== Arbeitsauftrag ==
Gib den Text sämtlicher Zeilen wortgetreu und ohne jede Änderung wieder.

== Angezeigte Daten ==
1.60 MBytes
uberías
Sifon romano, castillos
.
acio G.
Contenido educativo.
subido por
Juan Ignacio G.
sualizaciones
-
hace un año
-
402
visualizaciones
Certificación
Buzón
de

== Lösung der Aufgabe ==
1.60 MBytes
uberías
Sifon romano, castillos
.
acio G.
Contenido educativo.
subido por
Juan Ignacio G.
sualizaciones
-
hace un año
-
402
visualizaciones
Certificación
Buzón
de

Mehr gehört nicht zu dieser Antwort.